Ele também teve um intrigante encontro com o desconhecido, que alimentou debates e especulações entre entusiastas da ufologia por décadas.
Carter não apenas se interessava pelo fenômeno dos OVNIs, mas também testemunhou algo inexplicável em 1969, muito antes de assumir a presidência dos Estados Unidos.
Tudo aconteceu em uma pequena cidade da Geórgia, enquanto ele aguardava para discursar em uma reunião do Lions Club, em Leary. Foi ali que um grupo de pessoas o chamou para observar um objeto peculiar no céu.
O que ele viu foi descrito como uma luz brilhante que se aproximava, parava a curta distância e, de forma impressionante, mudava de cor antes de desaparecer no horizonte. “Era uma luz verde que apareceu no céu ocidental, logo após o entardecer.
Ela ficou mais intensa, mudava, e depois simplesmente desapareceu. Nunca vimos nada parecido”, recordou ele em 1973. O avistamento deixou todos perplexos.
O incidente foi levado tão a sério por Carter que, alguns anos depois, quando já era governador da Geórgia, ele submeteu um relatório ao International UFO Bureau, detalhando o que presenciou naquela noite.

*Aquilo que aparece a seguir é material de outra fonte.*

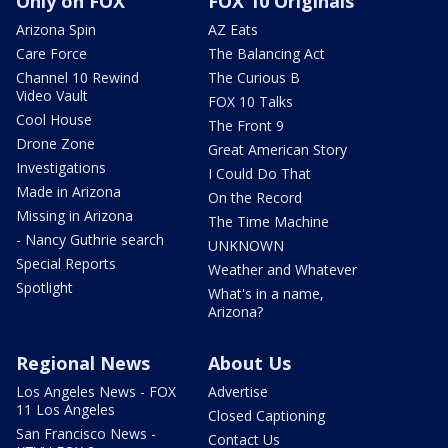
Only on FOX
FOX 10 Originals
Arizona Spin
AZ Eats
Care Force
The Balancing Act
Channel 10 Rewind
The Curious B
Video Vault
FOX 10 Talks
Cool House
The Front 9
Drone Zone
Great American Story
Investigations
I Could Do That
Made in Arizona
On the Record
Missing in Arizona
The Time Machine
- Nancy Guthrie search
UNKNOWN
Special Reports
Weather and Whatever
Spotlight
What's in a name,
Arizona?
Regional News
About Us
Los Angeles News - FOX
Advertise
11 Los Angeles
Closed Captioning
San Francisco News -
Contact Us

Durante sua campanha presidencial, ele chegou a prometer que tornaria públicas todas as informações relacionadas a avistamentos de OVNIs, caso fosse eleito. No entanto, por razões atribuídas à segurança nacional, essas revelações nunca aconteceram.
Anos depois, em uma entrevista de 2007, Carter rejeitou a ideia de que o que ele viu poderia ser o planeta Vênus, uma explicação comum para avistamentos semelhantes. Ele considerava mais provável que fosse algum tipo de aeronave militar secreta.
Apesar disso, Carter permaneceu cético sobre visitas alienígenas à Terra e negou qualquer teoria de que o governo estaria acobertando evidências de vida extraterrestre.
Seu relato, porém, continua a intrigar aqueles que buscam respostas para os mistérios que nos cercam, reafirmando que, mesmo entre os grandes líderes, o desconhecido tem um poder fascinante.